I wonder some too when we point to ifttt helps people learn logic. It might but I wonder if a lot take it as a magic formula. The trick is if they can take that experience/awareness and apply it elsewhere. I’m not sure at how you figure that out
Reblogged this on Carpet Bomberz Inc. and commented:
Agreed. I think insofar as a computer AI can watch and see what we’re doing and step in and prompt us with some questions, THAT will be the killer app. It won’t be Clippy the assistant from MS Word, but a friendly prompt saying, “I just watched you do something 3 times in a row, would you like some help doing a bunch of them without having to go through the steps yourself?” Then you got the offer of assistance, it’s timely and non-threatening. You don’t have “turn-on” a Macro recorder to see the steps, it’s already recognized you are doing a repetitive task it can automate. And as Jon points out it’s just a matter of successive approximations until you get the slam dunk, series of steps that gets the heavy lifting done. Then the human can address the exceptions list. The 20-50 examples that didn’t work quite right or the AI felt diverged from the pattern. That exception list is what the human should really be working on, not the 1,000 self-similar items that can be handled with the assistance of an AI.

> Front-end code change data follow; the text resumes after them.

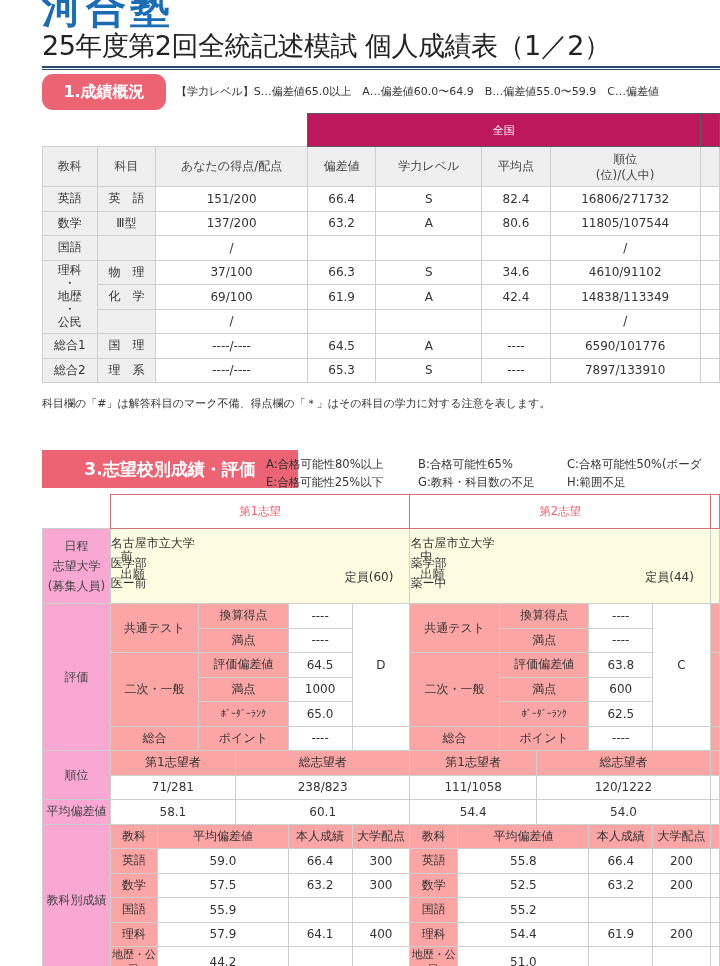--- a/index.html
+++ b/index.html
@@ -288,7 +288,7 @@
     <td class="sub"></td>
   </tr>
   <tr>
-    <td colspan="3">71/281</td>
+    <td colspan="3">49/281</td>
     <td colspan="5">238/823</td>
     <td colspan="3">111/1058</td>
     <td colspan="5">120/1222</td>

Brings to mind something Richard P. Gabriel said in Patterns of Software[1]:
What are some of the things that contribute to uninhabitable programs? Overuse
of abstraction and inappropriate compression come to mind.
Classes, inheritance, and styles are all compression tools. They DRY up our artifacts. They replace repetition with reference. Gabriel, writing in JOOP over 20 years ago was post-DRY. He correctly identified the tension between compression on the one hand (and global comprehensibility) and literality (and local comprehensibility) on the other.
[1] http://www.dreamsongs.com/Files/PatternsOfSoftware.pdf
Thanks Bill! I haven’t seen (or didn’t remember) that use of the word compression. It is very apt. Elsewhere in that book:
“Locality is that characteristic of source code that enables a programmer to understand that source by looking at only a small portion of it. Compressed code doesn’t have this property, unless you are using a very fancy programming environment.”
Our ability to navigate compressed code bases is, in other words, made possible by a human/machine partnership. And our ability to create that compression is beginning to work the same way (e.g. refactoring IDEs).
I guess there are two paths forward, and hopefully they are not mutually exclusive. Along one path we rely on machines to evolve code that we will never be able to understand or inhabit. Along the other, we work shoulder-to-shoulder with them.